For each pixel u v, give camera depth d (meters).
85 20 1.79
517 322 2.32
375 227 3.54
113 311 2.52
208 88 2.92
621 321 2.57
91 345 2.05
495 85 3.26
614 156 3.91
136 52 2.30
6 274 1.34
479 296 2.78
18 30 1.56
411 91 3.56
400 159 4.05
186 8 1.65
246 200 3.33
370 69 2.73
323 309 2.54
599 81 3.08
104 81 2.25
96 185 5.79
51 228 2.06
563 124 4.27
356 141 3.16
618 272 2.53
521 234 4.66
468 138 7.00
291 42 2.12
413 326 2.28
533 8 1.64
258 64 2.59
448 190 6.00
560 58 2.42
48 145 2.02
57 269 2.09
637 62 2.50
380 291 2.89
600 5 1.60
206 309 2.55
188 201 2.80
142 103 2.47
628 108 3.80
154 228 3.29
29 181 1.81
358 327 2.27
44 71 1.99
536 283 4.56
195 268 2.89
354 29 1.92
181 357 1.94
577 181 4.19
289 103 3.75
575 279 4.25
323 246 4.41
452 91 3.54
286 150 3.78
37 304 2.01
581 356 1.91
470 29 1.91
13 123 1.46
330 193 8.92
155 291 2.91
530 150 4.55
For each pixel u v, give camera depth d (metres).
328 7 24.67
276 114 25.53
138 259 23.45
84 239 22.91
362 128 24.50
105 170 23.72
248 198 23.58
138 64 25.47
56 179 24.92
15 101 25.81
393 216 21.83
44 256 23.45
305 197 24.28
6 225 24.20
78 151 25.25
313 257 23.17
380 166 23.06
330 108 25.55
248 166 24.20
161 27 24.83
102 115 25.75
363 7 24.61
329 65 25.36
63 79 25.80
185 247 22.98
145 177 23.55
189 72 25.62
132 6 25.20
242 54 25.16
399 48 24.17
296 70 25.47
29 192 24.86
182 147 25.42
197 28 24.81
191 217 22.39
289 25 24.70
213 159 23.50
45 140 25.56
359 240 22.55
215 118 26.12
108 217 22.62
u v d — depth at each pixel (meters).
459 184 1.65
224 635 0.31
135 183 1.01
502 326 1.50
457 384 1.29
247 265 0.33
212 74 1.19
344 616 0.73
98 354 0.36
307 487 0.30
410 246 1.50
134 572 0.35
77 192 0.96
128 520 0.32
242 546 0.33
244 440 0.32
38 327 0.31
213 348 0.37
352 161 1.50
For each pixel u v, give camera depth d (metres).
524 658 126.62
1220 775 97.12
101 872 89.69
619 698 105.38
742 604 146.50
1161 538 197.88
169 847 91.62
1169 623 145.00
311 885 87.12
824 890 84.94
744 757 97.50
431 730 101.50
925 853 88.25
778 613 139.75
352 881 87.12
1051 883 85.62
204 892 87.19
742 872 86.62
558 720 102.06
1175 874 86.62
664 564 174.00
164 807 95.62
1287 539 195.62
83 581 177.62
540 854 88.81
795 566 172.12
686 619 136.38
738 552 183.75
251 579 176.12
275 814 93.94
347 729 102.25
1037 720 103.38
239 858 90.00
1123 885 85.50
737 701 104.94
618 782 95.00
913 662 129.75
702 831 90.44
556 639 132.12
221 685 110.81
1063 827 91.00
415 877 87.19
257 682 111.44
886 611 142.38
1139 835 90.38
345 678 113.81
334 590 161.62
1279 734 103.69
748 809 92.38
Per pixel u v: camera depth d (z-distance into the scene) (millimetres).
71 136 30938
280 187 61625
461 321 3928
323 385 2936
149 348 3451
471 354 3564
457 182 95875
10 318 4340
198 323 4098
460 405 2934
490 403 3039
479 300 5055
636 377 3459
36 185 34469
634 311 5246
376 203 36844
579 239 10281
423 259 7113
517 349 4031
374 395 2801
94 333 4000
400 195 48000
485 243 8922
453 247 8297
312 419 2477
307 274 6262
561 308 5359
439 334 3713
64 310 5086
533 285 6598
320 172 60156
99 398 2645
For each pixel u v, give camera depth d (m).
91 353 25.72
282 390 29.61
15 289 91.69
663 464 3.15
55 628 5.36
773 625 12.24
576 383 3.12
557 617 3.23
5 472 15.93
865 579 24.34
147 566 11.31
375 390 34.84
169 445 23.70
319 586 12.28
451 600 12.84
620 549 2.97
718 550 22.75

=====

- The problem
Taking the line with "145 177 23.55" as the start and the last line of the data above as the end, write out those two lines and every line between them exactly, and only those.

- Exercise result
145 177 23.55
189 72 25.62
132 6 25.20
242 54 25.16
399 48 24.17
296 70 25.47
29 192 24.86
182 147 25.42
197 28 24.81
191 217 22.39
289 25 24.70
213 159 23.50
45 140 25.56
359 240 22.55
215 118 26.12
108 217 22.62
u v d — depth at each pixel (meters).
459 184 1.65
224 635 0.31
135 183 1.01
502 326 1.50
457 384 1.29
247 265 0.33
212 74 1.19
344 616 0.73
98 354 0.36
307 487 0.30
410 246 1.50
134 572 0.35
77 192 0.96
128 520 0.32
242 546 0.33
244 440 0.32
38 327 0.31
213 348 0.37
352 161 1.50
For each pixel u v, give camera depth d (metres).
524 658 126.62
1220 775 97.12
101 872 89.69
619 698 105.38
742 604 146.50
1161 538 197.88
169 847 91.62
1169 623 145.00
311 885 87.12
824 890 84.94
744 757 97.50
431 730 101.50
925 853 88.25
778 613 139.75
352 881 87.12
1051 883 85.62
204 892 87.19
742 872 86.62
558 720 102.06
1175 874 86.62
664 564 174.00
164 807 95.62
1287 539 195.62
83 581 177.62
540 854 88.81
795 566 172.12
686 619 136.38
738 552 183.75
251 579 176.12
275 814 93.94
347 729 102.25
1037 720 103.38
239 858 90.00
1123 885 85.50
737 701 104.94
618 782 95.00
913 662 129.75
702 831 90.44
556 639 132.12
221 685 110.81
1063 827 91.00
415 877 87.19
257 682 111.44
886 611 142.38
1139 835 90.38
345 678 113.81
334 590 161.62
1279 734 103.69
748 809 92.38
Per pixel u v: camera depth d (z-distance into the scene) (millimetres).
71 136 30938
280 187 61625
461 321 3928
323 385 2936
149 348 3451
471 354 3564
457 182 95875
10 318 4340
198 323 4098
460 405 2934
490 403 3039
479 300 5055
636 377 3459
36 185 34469
634 311 5246
376 203 36844
579 239 10281
423 259 7113
517 349 4031
374 395 2801
94 333 4000
400 195 48000
485 243 8922
453 247 8297
312 419 2477
307 274 6262
561 308 5359
439 334 3713
64 310 5086
533 285 6598
320 172 60156
99 398 2645
For each pixel u v, give camera depth d (m).
91 353 25.72
282 390 29.61
15 289 91.69
663 464 3.15
55 628 5.36
773 625 12.24
576 383 3.12
557 617 3.23
5 472 15.93
865 579 24.34
147 566 11.31
375 390 34.84
169 445 23.70
319 586 12.28
451 600 12.84
620 549 2.97
718 550 22.75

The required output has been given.